**REQUEST**
Looking through the data, please report how many lines contain the string "RoundedRectangle", giving nothing but the number.

[Electronic design files]
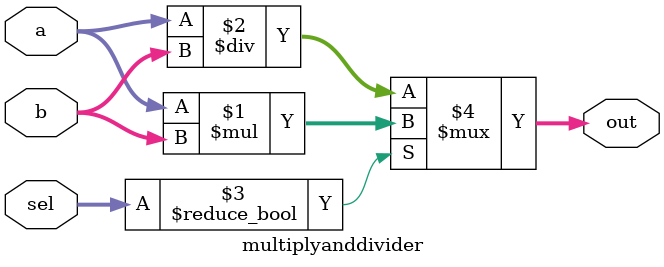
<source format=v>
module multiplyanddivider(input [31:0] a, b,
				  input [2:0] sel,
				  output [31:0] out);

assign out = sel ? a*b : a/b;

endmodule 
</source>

* * *

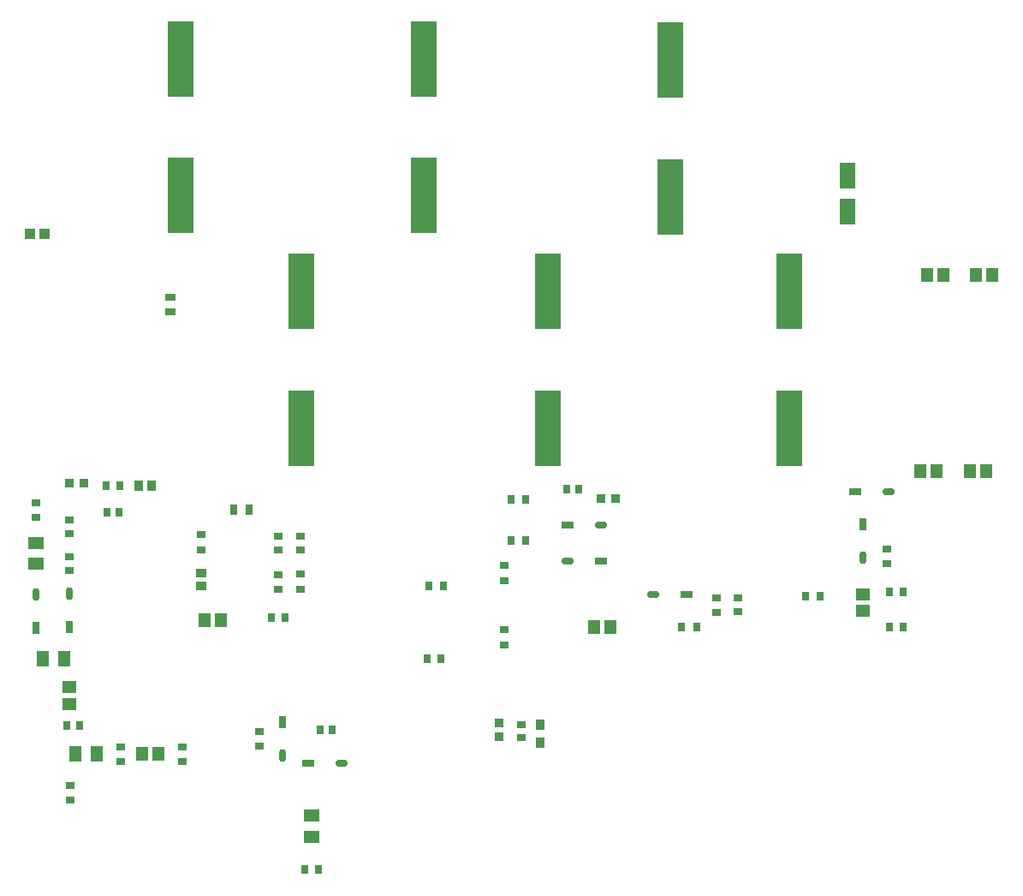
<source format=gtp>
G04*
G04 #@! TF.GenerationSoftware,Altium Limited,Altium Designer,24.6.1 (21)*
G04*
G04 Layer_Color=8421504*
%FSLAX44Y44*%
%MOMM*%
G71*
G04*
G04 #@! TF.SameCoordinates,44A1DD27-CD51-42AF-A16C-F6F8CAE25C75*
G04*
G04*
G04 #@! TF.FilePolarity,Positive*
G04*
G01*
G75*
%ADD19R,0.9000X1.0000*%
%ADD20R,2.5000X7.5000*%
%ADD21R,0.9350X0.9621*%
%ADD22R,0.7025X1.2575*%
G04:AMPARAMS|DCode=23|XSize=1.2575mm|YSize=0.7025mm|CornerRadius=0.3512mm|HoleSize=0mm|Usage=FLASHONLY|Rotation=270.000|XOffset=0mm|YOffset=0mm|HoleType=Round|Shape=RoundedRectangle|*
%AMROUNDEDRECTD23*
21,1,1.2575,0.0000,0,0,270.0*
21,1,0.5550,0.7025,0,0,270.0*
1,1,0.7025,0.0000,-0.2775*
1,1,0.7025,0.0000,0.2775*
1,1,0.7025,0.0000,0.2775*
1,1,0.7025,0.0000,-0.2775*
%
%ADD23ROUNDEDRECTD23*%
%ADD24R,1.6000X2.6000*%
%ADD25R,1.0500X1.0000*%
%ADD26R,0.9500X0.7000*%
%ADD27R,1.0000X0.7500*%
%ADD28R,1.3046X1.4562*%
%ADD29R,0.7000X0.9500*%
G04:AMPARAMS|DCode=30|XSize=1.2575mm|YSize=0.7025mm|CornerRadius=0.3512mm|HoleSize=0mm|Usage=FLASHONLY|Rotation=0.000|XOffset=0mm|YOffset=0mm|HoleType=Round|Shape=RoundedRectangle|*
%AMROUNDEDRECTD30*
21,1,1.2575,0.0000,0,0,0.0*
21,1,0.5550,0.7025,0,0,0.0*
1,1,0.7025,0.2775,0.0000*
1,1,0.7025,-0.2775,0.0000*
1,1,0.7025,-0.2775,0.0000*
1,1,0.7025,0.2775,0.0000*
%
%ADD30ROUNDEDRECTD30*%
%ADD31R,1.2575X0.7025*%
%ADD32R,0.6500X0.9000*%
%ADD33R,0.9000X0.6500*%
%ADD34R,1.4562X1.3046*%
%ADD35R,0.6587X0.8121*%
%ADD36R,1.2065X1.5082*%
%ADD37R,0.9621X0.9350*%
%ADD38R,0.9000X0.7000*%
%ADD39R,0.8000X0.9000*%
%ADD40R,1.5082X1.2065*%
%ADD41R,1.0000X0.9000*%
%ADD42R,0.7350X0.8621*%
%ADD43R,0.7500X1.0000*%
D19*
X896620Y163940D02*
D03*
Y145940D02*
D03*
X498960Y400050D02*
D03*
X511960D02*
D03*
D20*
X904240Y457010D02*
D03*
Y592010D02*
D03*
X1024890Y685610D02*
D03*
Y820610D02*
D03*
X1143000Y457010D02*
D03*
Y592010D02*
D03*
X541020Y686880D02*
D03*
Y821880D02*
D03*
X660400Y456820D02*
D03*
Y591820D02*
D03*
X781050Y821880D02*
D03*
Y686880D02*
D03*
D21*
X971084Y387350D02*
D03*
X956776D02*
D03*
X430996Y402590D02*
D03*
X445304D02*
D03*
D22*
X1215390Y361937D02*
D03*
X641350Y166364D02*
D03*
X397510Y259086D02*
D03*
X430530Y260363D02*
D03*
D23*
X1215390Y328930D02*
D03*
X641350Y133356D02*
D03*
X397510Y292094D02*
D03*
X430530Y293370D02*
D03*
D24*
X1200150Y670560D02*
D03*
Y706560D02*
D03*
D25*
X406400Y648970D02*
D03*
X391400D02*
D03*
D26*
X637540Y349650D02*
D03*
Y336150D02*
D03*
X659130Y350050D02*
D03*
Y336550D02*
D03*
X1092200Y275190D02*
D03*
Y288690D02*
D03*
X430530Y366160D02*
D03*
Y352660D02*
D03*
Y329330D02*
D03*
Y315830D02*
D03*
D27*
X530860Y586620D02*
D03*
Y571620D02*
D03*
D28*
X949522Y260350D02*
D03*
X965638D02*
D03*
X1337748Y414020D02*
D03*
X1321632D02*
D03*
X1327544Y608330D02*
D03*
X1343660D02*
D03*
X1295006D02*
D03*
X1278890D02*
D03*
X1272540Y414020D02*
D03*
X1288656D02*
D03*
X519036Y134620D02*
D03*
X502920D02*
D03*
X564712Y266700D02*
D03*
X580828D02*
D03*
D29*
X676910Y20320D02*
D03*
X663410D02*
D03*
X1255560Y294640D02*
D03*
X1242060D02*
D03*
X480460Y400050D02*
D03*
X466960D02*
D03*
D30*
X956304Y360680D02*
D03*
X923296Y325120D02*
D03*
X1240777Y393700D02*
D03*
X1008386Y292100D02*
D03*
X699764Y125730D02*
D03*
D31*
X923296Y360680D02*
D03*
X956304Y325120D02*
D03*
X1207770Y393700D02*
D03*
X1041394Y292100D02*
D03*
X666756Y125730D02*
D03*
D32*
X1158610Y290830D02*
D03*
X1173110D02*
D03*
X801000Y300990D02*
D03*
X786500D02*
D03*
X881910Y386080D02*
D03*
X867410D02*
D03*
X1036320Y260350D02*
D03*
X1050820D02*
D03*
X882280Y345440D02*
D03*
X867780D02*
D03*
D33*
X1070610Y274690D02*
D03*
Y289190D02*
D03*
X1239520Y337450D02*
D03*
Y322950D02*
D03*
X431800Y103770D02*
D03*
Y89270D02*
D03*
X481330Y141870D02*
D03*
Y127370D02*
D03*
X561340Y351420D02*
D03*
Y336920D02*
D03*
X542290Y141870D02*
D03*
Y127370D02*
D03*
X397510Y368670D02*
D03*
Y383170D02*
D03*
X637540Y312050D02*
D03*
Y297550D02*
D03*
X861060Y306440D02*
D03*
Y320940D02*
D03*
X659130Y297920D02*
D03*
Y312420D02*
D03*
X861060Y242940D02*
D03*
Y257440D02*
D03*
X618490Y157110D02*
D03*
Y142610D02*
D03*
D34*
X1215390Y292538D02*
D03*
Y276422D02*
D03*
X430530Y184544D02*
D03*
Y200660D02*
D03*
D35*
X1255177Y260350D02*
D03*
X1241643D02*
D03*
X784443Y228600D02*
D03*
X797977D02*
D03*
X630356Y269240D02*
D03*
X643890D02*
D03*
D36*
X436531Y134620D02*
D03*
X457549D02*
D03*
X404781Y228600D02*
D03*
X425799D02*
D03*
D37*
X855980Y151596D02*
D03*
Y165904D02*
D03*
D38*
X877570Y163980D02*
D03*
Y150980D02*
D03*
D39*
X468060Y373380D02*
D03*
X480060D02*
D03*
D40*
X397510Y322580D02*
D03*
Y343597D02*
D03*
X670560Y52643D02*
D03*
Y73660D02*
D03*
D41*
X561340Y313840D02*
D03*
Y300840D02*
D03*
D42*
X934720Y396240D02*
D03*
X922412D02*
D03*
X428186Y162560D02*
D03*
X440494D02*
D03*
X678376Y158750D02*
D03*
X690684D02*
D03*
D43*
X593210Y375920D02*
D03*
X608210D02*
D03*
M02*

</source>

**EXERCISE SOLUTION**
2